Keep going, you're doing well.. :up:

Cheers

Liam


----------



## DJDrew22200 (Aug 19, 2005)

Hmmm... The same problem is occuring... I don't think that we are getting the same results so I have taken three screen shots to show you what happens when I try:

Picture 1 of 3 (in order):









Picture 2 of 3 (in order):









Picture 3 of 3 (in order):









Please help me :dead: This is getting so annoying...
URL for saved page: http://www.geocities.com/miles_o_tile/bob.htm


----------



## E-Liam (Jan 1, 2004)

That's fine,

It's just your security settings making sure that you know an email is being generated and sent by your machine, and confirming your permission to send it.

If you started the email yourself, you'd go straight to pic 3, this just makes sure that this is what you want to do.. 

Cheers

Liam


----------



## DJDrew22200 (Aug 19, 2005)

Geez... So what is the point of the person filling out their Name and E-Mail on the form if it just sends them to their email. What is the point of having the form? They should just go to their email and click Compose Mail... I don't understand...

I did a sample one and I filled in my name, email and wrote comments and when it brought me to a New Message on Microsoft Word, the comments weren't there nor was anything else. I want it so that when you click submit, the information is sent to my email without any of this crap and then it loads to a page that says Thank you for your information or whatever. Is that possible?

I understand what you said about the message appears to let you know that an email is being sent but why does it go to a New Message? The information that you fill out on the form isn't even in the Message.


----------



## E-Liam (Jan 1, 2004)

Check for an attachment called *postdat.att* sent with the email. That will contain all the info that is sent via the form...

From a test I did earlier it looks like this..


```
simple-with-size=Liam&
simple-with-size=********&
[email protected]********.com&
checkbox-input=How-to+Question&
text-area=Testing
```
I've *** a couple of details for privacy  and also given each their own line for clarity, though it is delivered as a single string.

it displays the variable (these need changing to keep them different for each question) and then the option selected or the text sent, in the case of a textarea.

I'm off out for a quick beer now, but you're welcome to ask any more questions you may have, and I'll pick them up later.

Cheers

Liam


----------



## hopper (May 21, 2005)

Geez, I bet people will be jumping in line to help you further.


----------



## DJDrew22200 (Aug 19, 2005)

LOL... Bring one back when you get here! 
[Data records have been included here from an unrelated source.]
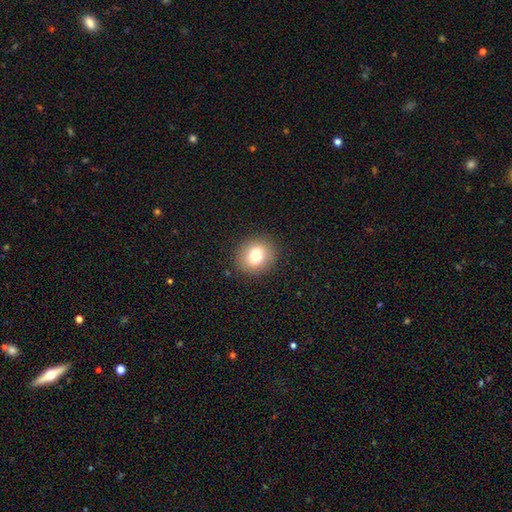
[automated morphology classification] smooth 77%, featured or disk 12%, star or artifact 11%. Down the decision tree: how rounded — round (79%); merging — none (89%).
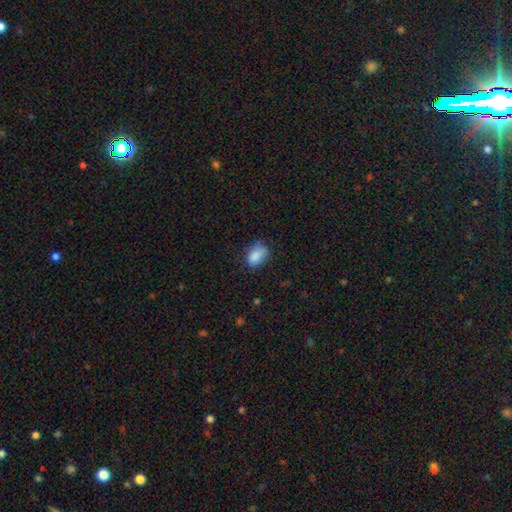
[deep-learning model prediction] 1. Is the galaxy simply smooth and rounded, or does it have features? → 86% smooth, 8% star or artifact, 6% featured or disk.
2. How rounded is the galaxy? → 85% in between, 13% round, 2% cigar-shaped.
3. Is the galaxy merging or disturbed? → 64% none, 28% minor disturbance, 6% major disturbance, 2% merger.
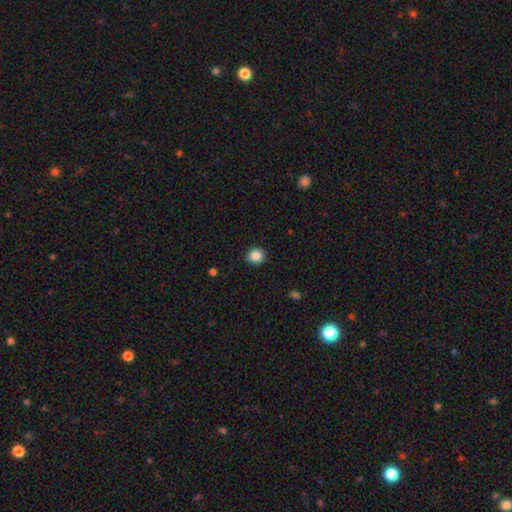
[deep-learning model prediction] Overall: smooth (86%). How rounded: round (83%). Merging: none (91%).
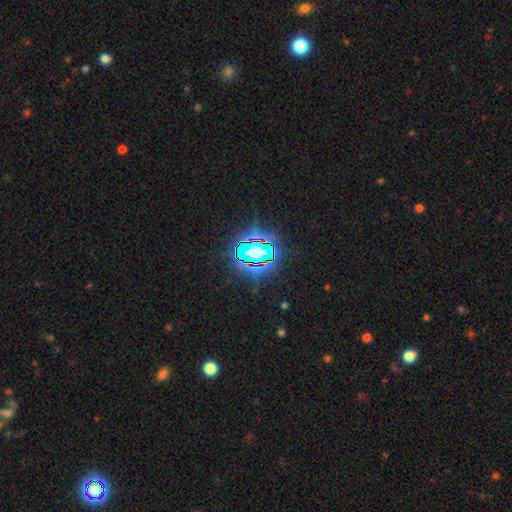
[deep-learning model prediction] Smooth or featured? Predicted: star or artifact (p=0.81).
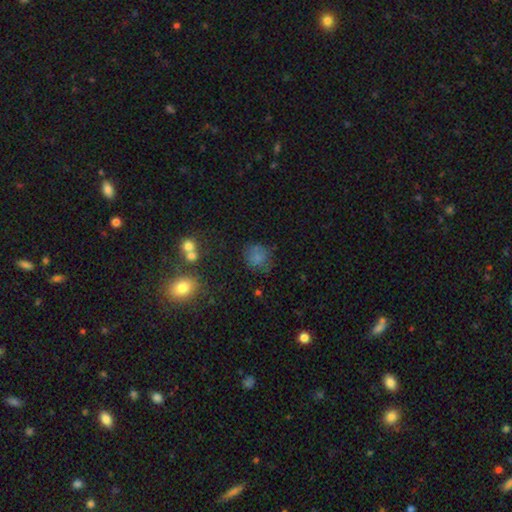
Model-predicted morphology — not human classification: The model was most divided on "smooth or featured": smooth: 63%, star or artifact: 24%, featured or disk: 13%. More confident: how rounded — round (80%); merging — none (72%).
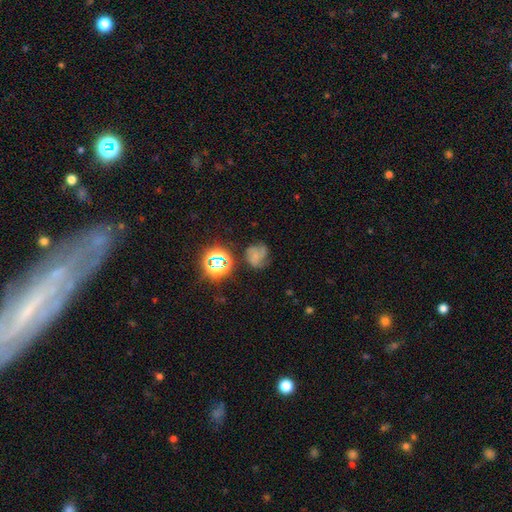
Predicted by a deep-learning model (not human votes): A smooth galaxy with no disk features (42%).

Vote fractions:
- Smooth or featured? smooth: 42% / featured or disk: 33% / star or artifact: 25%
- Merging? none: 48% / minor disturbance: 26% / major disturbance: 21% / merger: 6%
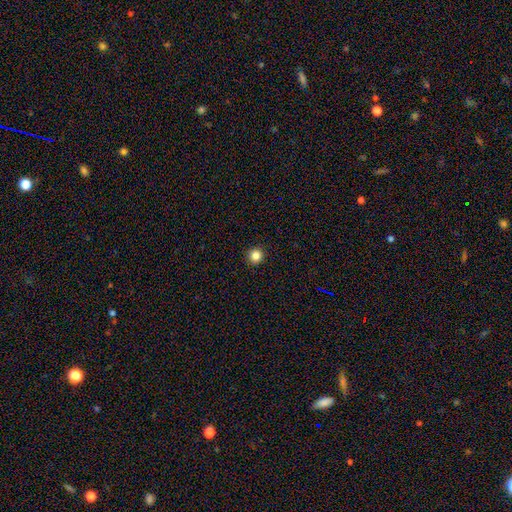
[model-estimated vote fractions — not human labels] Smooth or featured? smooth (84%)
How rounded? round (93%)
Merging? none (93%)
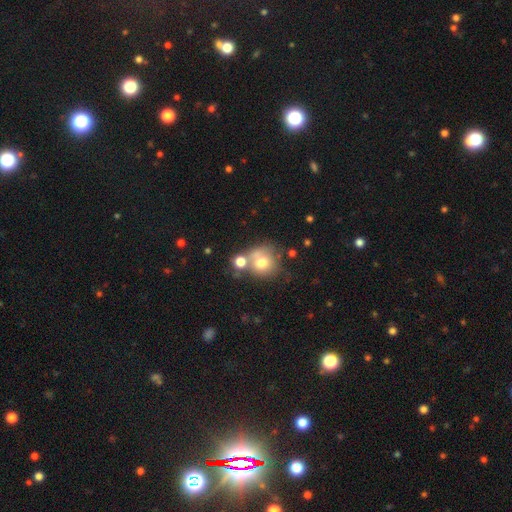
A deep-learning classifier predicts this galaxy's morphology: Smooth or featured: smooth — 64% (featured or disk — 19%)
How rounded: round — 86% (in between — 13%)
Merging: none — 48% (merger — 34%)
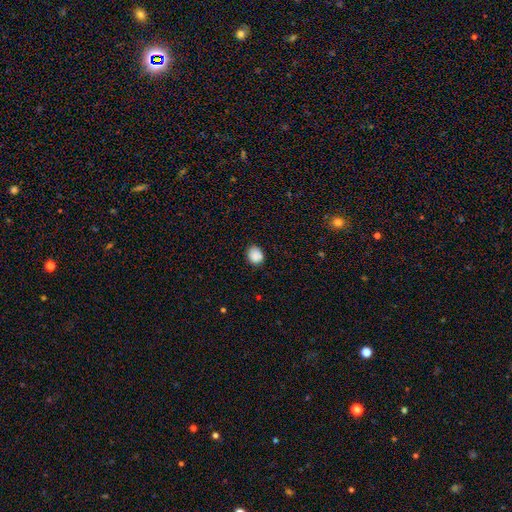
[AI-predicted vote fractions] Overall: smooth (88%). How rounded: round (67%; in between 32%). Merging: none (83%).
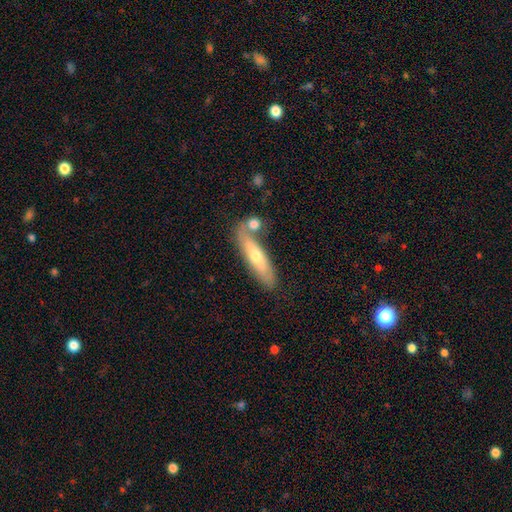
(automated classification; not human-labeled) Overall: smooth (51%; featured or disk 43%). How rounded: cigar-shaped (68%; in between 30%). Merging: none (60%; merger 21%).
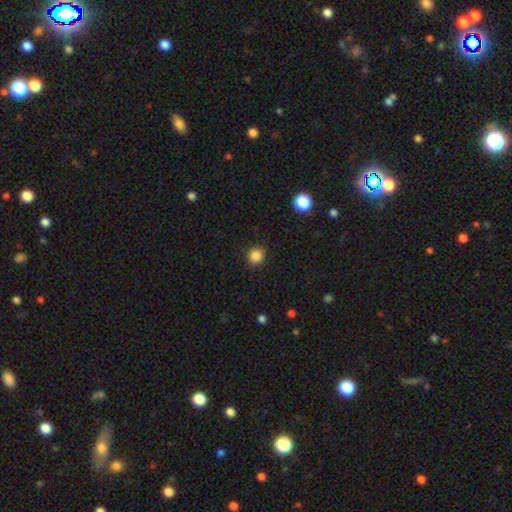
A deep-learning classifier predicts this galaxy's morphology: smooth_or_featured: smooth (p=0.86) [alt: star or artifact p=0.11]
how_rounded: round (p=0.89) [alt: in between p=0.10]
merging: none (p=0.90) [alt: minor disturbance p=0.07]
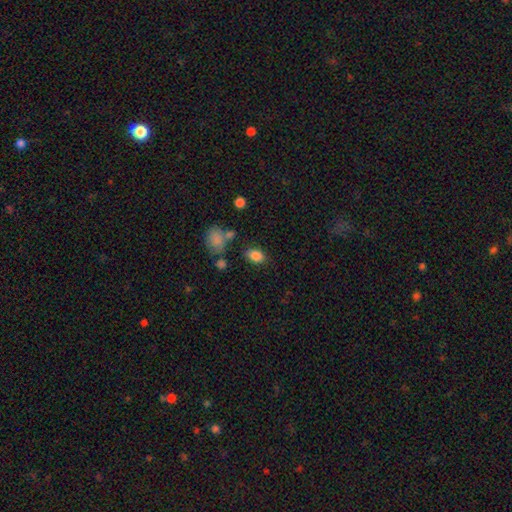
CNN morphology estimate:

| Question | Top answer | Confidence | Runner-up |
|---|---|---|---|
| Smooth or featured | smooth | 84% | star or artifact (10%) |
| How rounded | in between | 86% | round (13%) |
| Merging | none | 77% | minor disturbance (13%) |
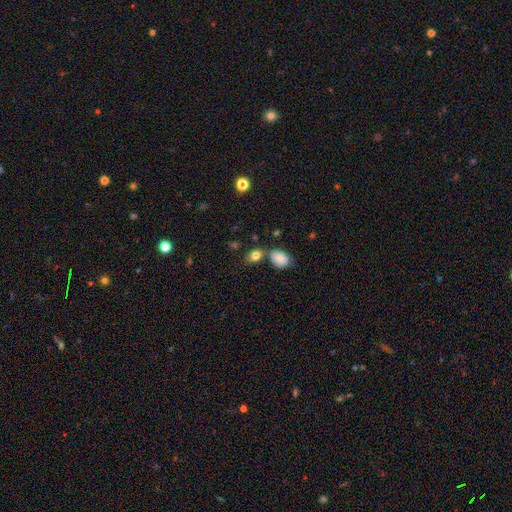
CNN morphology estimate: A smooth galaxy with no disk features (83%) that is in between round and cigar-shaped (76%). Merging: none (61%).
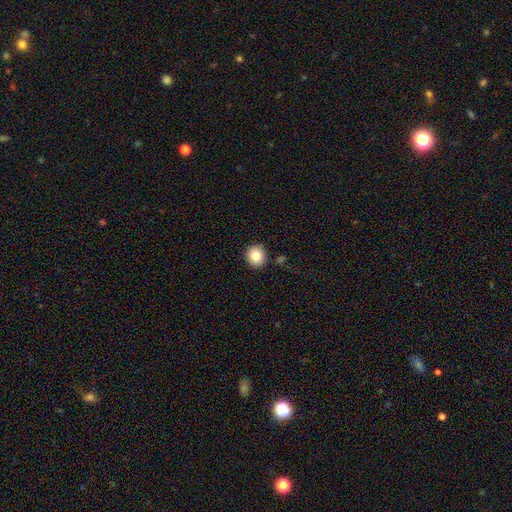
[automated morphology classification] Smooth or featured? Predicted: smooth (p=0.83). How rounded? Predicted: round (p=0.91). Merging? Predicted: none (p=0.87).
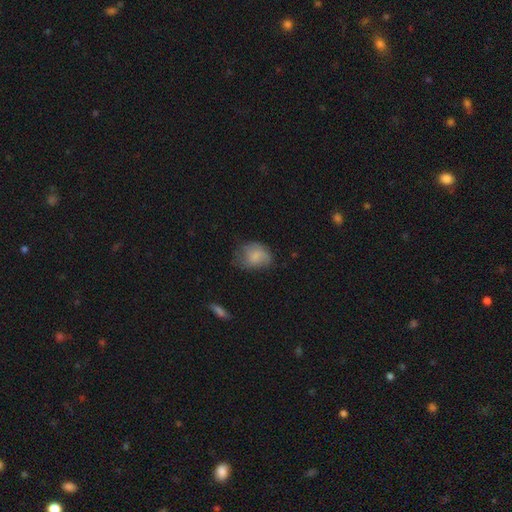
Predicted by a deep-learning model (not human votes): The model was most divided on "merging": none: 48%, minor disturbance: 34%, major disturbance: 16%, merger: 2%. More confident: smooth or featured — smooth (74%); how rounded — in between (57%).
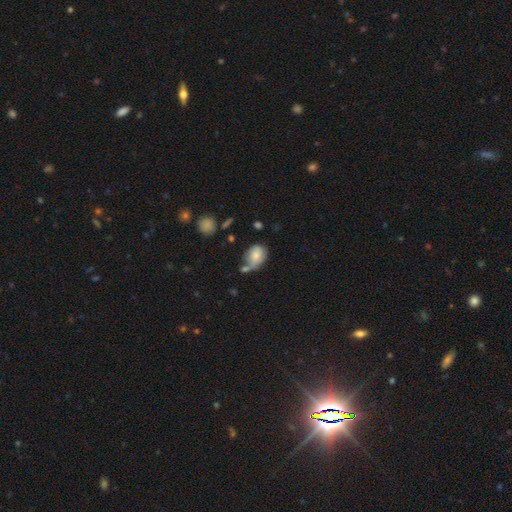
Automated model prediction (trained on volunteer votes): Smooth or featured? smooth (78%)
How rounded? in between (68%)
Merging? none (40%)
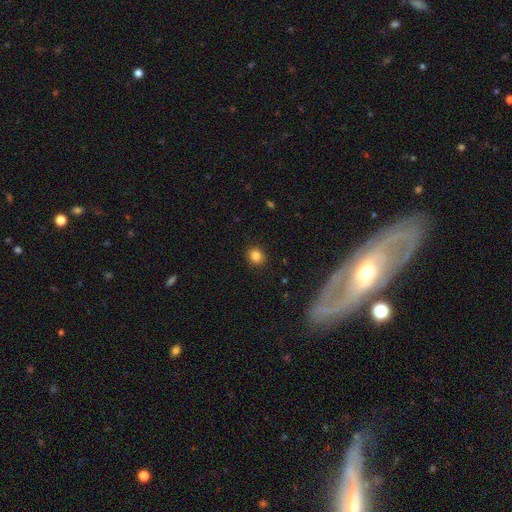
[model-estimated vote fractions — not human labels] Smooth or featured: smooth — 84% (star or artifact — 11%)
How rounded: round — 78% (in between — 21%)
Merging: none — 89% (minor disturbance — 7%)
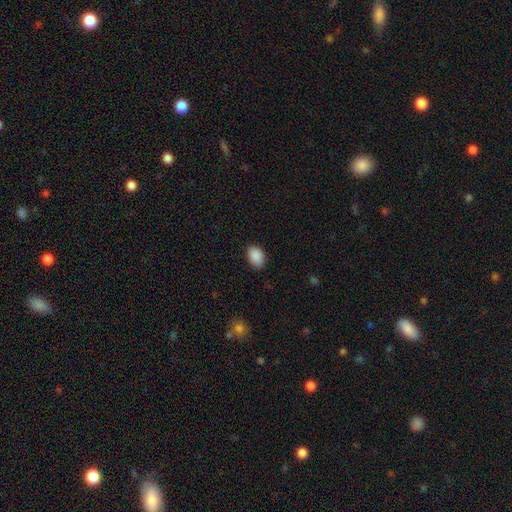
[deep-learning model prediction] smooth 90%, star or artifact 7%, featured or disk 3%. Down the decision tree: how rounded — in between (83%); merging — none (85%).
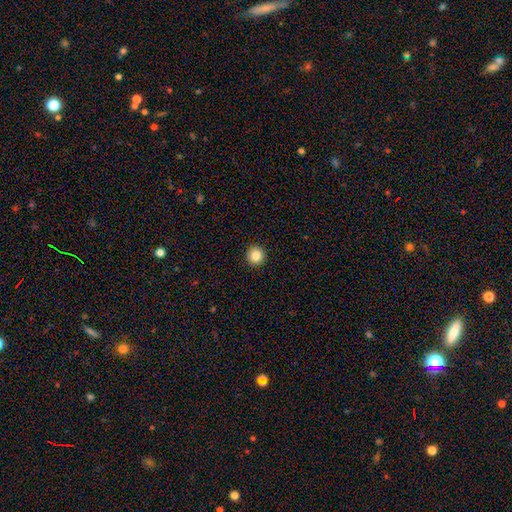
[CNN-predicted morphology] smooth_or_featured: smooth (p=0.85) [alt: star or artifact p=0.10]
how_rounded: round (p=0.96) [alt: in between p=0.03]
merging: none (p=0.94) [alt: minor disturbance p=0.04]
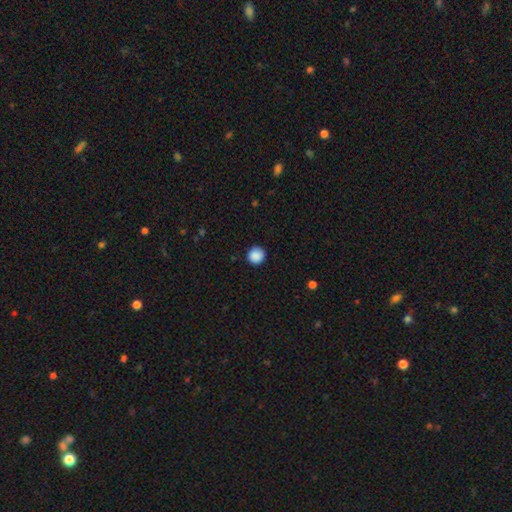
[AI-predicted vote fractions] A smooth galaxy with no disk features (89%) that is round (93%). Merging: none (90%).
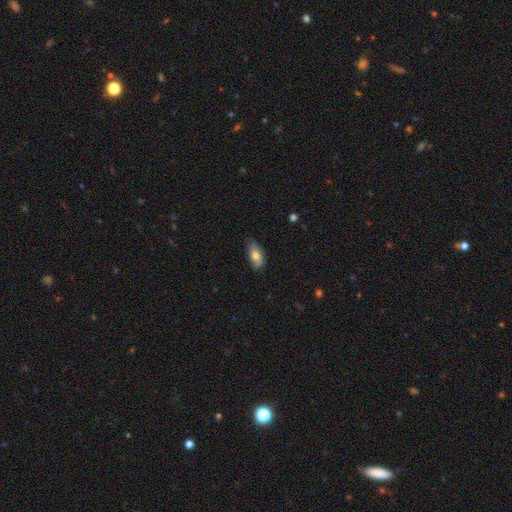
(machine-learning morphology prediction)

Okay, but why does the New Message appear? Won't that confuse some people and they might exit it?

I got the email but it says:

_Windows cannot open this file:

File: POSTDATA[1].ATT

To open this file, Windows needs to know what program created it. Windows can go online to look it up automatically, or..._

What do I do now? Thanx for all your help...


----------



## Michelangelo (Apr 24, 2005)

Just use www.response-o-matic.com if you have problems doing it the other way.

I use www.response-o-matic.com on my site. (^_^)v


----------



## E-Liam (Jan 1, 2004)

Hi,

Right click the attachment and open it with notepad. From the earlier query about it then loading a thanks page.. nope. Not with this method. If you have a look here..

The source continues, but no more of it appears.